Does CRPS Spread?
One of the questions we get asked most often is “does CRPS spread?”
Yes, in our experience (after having approximately 800 CRPS patients under care to date) more often than not, CRPS will spread to other body parts. It could spread from one leg to the other (mirror imagining), it could spread from lower body to upper body, or it could spread to full body. It can spread to internal organs as well. Unfortunately, there are still a lot of misunderstandings in the allopathic community about CRPS spreading.
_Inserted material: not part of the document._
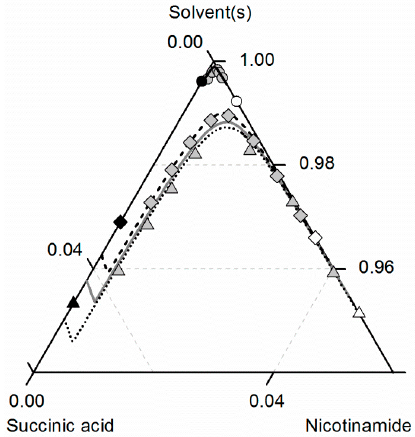
Figure 9. Solubilities of nicotinamide (NA) and succinic acid (SA) and the corresponding 2:1 cocrystal (CC) in ethanol (gray solid lines), ethyl acetate (circles, black solid lines) and ethanol-ethyl acetate mixtures 0.5/0.5 w/w (triangles, black dotted lines) and 0.25/0.75 w / w (diamonds, black dashed lines) at 298.15 K with shortened axes in mole fractions. Lines correspond to the PC-SAFT predictions; symbols refer to the experimental data points of SA (black), the CC (gray) and NA (white).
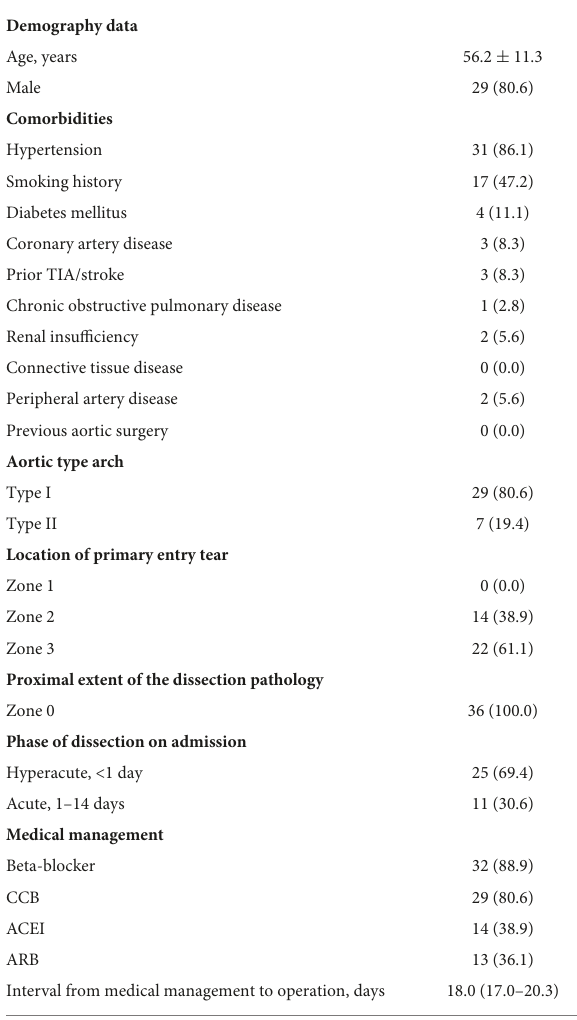
TABLE 1 Baseline characteristics and pre-operative medical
Sadly, it is a fact that it can and does spread.
Why Does CRPS Spread?
The second question we often get is “why does CRPS spread?”
To answer that question, you have to understand that if you have Complex Regional Pain Syndrome in your foot/ankle, knee, back, your arm, or your whole body, it is not a problem with your actual foot/ankle, knee, arm, back or the whole body. It is a problem with the central nervous system. That doesn’t mean that you don’t have visible changes to the area, such as abnormal hair growth, skin discoloration, and localized pain. Yes, there is damage to the local tissue, but there is a much bigger, global problem, and that is the problem in the central nervous system.
We recommend looking into a term called encephalomyelitis. We believe that in the future, a lot of research surrounding CRPS is going to move in this direction. One thing we have found is that a majority of our patients suffer from a chronic viral and/or bacterial infection, which then affects the vagus nerve, and subsequently affects the immune and inflammation response in the body.
There is a gray world where the nervous system and the immune system overlap. In that world, you have cells called glial cells. These cells work both for the immune system and the nervous system, and they are also responsible for the release of cytokines. The cytokines can cross the blood brain barrier and affect the brain, and they can also affect the dorsal horn of the spinal cord. Once that happens, it’s like a forest fire that feeds itself, and then the pain response becomes pathological.
It is our belief that this is why CRPS spreads, and this is why we target the central nervous system when treating CRPS patients.
CRPS Treatment
Our treatment focuses on restoring immediate normal flow, tone, and function to the Vagus Nerve. This has no side effects.
Unlike most treatments out there today, we do not aim to disrupt or numb the pain signals, we aim to uncover abnormalities in the CNS and restore balance to the Nervous System. The healing occurs from the inside out.